The most interesting result we found from our analysis was that the Swiss firms which focused on improving and developing their mechanical watches were more likely to survive the turmoil of the 1970s and 1980s. Not all Swiss companies stuck with their existing technology – some started producing quartz watches – and tended not to fare as well.

These results highlighted the existence of what’s called “non-overlapping market niches”. The fact is the new competition quartz watches appealed to a different market. Buyers of expensive mechanical watches were willing to pay high price premiums and would have never switched to the new cheaper alternative. Meanwhile, quartz watches appealed to a different category of watch buyer. With a starting price of US$349, it would seem that the Apple Watch for the most part will still fall under the “newer and cheaper” category.

High-end and heritage

Another important differentiating factor for Swiss watchmakers is that they are an elite population with a very strong identity. They are well represented by the “Swiss made” label, proudly exhibited by the Federation of the Swiss Watch Industry and targeting high-end customers.

This is something that you can truly feel when you climb up the “Watch Valley” to La Chaux-de-Fonds to visit the International Museum of Horology, where you can surprise yourself by observing decades of history of Swiss automatic watches. People who buy into this heritage will not necessarily view smart watches like Apple’s as a comparable product.

In more recent times, a consolidation process has taken place, creating larger and stronger players with deeper pockets, which puts the Swiss watchmaking industry in an even stronger position. Many independent producers were bought by large groups like Swatch and LVMH, which provided them with the needed resources for sustaining innovation and global competition. Their total export was 21.8 billion Swiss francs worldwide in 2013, of which the vast majority is still represented by mechanical watches.

So, if you were to draw a direct comparison between what kind of a threat the Apple Watch may have on the traditional, mechanical watch industry and that of the quartz watches that entered the watch market in the 1970s, you’d conclude that the Apple Watch will not be a considerable threat.
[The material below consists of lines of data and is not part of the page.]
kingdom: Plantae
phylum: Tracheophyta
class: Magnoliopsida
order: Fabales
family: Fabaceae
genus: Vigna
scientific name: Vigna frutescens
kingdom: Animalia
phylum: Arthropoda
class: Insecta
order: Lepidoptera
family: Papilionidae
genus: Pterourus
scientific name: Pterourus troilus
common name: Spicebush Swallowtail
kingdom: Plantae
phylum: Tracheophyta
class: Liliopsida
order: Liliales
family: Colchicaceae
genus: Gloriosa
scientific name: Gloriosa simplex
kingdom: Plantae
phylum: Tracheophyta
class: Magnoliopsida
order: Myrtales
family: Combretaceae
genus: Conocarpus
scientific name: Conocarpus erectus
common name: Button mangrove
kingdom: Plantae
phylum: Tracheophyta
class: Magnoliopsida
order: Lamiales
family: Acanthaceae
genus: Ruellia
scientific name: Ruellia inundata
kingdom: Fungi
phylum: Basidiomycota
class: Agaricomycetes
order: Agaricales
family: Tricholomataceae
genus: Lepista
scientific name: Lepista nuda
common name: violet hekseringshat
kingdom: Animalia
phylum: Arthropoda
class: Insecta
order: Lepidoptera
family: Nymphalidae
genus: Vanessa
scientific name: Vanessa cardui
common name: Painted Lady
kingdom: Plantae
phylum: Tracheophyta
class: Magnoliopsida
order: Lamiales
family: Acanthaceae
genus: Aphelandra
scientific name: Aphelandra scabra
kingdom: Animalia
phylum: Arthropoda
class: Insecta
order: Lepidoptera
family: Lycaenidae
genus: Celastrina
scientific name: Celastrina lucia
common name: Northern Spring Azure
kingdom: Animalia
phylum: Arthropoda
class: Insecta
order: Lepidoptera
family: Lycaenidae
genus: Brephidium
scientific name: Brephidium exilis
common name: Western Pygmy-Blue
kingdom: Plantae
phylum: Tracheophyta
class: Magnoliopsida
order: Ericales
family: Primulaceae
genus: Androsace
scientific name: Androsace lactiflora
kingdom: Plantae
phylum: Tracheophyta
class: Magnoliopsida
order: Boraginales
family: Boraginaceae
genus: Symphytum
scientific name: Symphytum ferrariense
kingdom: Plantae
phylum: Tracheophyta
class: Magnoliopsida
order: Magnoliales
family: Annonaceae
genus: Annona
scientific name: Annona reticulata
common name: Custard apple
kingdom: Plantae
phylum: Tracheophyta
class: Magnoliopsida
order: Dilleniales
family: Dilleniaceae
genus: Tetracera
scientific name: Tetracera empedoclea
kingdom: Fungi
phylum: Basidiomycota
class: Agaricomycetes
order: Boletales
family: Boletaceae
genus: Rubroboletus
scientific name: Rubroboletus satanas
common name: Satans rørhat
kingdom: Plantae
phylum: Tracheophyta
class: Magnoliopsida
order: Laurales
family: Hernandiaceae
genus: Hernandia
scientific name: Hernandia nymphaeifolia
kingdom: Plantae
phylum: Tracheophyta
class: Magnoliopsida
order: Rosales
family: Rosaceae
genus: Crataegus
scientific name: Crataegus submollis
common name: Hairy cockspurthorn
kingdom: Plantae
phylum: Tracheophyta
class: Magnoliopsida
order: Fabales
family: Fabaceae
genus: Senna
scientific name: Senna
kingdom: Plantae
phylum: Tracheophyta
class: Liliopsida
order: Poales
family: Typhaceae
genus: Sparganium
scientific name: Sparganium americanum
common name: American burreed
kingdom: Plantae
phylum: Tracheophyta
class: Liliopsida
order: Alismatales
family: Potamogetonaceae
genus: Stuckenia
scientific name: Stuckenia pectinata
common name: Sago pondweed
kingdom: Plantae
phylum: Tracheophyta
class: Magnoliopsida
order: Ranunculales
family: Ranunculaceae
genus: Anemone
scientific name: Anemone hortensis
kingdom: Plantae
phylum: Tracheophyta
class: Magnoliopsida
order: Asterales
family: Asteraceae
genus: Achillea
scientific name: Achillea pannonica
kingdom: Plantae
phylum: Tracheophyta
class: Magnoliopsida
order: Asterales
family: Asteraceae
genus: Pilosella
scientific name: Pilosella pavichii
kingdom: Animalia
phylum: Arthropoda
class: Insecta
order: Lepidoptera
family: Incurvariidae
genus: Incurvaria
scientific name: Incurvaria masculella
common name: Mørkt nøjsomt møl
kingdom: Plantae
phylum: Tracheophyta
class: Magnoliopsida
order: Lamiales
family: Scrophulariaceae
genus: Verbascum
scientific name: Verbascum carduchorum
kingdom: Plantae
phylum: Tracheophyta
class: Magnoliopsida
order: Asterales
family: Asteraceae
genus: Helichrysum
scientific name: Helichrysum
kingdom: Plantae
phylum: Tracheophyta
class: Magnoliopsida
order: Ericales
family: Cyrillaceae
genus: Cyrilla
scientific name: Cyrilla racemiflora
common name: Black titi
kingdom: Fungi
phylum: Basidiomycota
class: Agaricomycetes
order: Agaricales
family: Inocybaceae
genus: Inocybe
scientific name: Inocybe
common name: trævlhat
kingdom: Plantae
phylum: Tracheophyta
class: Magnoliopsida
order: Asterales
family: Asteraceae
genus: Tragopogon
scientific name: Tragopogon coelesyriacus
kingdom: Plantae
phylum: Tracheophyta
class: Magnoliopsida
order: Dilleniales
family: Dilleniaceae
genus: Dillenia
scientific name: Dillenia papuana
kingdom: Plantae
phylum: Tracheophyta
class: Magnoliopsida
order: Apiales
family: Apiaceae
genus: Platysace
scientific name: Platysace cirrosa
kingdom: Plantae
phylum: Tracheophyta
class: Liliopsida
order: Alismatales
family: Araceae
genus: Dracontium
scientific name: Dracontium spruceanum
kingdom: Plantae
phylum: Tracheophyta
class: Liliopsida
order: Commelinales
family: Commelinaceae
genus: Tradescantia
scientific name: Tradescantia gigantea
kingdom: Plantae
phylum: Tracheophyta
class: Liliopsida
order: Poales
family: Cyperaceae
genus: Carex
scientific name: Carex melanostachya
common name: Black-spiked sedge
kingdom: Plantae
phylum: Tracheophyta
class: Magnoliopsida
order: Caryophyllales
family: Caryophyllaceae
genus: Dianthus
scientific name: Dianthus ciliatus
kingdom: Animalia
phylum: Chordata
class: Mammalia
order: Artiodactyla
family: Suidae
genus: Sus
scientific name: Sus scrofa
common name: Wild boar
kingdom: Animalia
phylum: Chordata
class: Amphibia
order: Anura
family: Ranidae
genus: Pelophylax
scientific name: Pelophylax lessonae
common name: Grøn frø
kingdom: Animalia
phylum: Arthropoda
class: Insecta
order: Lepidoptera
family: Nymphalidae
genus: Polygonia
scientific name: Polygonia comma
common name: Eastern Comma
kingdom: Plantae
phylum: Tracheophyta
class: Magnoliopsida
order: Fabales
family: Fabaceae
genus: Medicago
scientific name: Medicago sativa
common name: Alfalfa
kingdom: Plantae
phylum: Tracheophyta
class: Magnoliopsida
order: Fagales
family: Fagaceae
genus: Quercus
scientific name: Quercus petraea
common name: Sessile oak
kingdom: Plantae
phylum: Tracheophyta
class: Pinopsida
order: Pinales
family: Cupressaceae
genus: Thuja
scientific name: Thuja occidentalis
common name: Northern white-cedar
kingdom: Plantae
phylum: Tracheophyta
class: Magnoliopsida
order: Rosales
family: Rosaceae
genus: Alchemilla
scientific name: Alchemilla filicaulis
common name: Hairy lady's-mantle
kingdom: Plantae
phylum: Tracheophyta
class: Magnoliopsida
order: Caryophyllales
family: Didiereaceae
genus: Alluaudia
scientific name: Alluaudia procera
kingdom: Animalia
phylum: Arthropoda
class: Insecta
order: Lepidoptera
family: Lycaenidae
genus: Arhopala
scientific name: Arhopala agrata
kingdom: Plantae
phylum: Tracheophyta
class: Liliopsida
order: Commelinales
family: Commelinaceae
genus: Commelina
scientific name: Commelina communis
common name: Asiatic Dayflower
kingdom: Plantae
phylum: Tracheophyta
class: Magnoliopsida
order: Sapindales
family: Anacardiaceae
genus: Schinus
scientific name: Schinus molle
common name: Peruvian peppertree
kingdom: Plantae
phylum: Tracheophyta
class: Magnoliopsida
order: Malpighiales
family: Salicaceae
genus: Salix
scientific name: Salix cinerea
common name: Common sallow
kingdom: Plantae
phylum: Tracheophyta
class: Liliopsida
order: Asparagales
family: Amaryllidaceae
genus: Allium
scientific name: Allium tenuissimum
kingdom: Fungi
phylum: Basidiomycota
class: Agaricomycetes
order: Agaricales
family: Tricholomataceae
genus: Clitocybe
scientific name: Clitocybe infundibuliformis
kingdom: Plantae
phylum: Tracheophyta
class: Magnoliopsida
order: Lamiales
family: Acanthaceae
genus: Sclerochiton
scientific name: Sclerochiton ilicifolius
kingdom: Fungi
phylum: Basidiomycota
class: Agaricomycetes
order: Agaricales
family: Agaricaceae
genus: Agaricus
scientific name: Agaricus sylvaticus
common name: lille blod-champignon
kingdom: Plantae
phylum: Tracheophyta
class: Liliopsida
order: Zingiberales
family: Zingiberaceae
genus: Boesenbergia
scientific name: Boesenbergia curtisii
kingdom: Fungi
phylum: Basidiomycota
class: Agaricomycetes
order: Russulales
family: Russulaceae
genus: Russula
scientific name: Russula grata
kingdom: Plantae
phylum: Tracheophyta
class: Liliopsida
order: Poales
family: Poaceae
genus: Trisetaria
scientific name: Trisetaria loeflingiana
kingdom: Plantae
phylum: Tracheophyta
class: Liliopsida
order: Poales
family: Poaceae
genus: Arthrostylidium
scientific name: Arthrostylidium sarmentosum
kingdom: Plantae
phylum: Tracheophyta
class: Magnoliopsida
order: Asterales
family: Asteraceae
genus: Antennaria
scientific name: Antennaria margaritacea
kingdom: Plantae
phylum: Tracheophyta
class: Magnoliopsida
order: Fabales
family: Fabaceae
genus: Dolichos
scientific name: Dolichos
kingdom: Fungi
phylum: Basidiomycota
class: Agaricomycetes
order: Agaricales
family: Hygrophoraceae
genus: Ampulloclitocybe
Different kind of disruption

But there is an important difference between the Apple Watch and quartz. The innovation of quartz had to do with the core functions of a watch: it made it more accurate and cheaper. The Apple Watch has been presented as a wearable device, doing much more than keeping time. Its disruption has not to do with higher efficiency, but with the introduction of cool new applications.

Meanwhile, the market for the Apple Watch may not be so distinct from that of luxury mechanical watches. Certainly with Apple’s higher-end product that costs into the thousands of dollars. So a certain overlap could emerge at some point in terms of luxury spending. Apple will not, however, be able to compete with the heritage of the Swiss watchmaking industry.

But, it’s worth noting that when Apple releases new products they have generally beaten expectations of their success. And they have attacked established markets that, at the moment of the their launch, were not seen to be closely related. So, while time may stand still in the Swiss valleys, their traditional watchmakers would be mindful not to underestimate the potential an Apple Watch has to disrupt their market.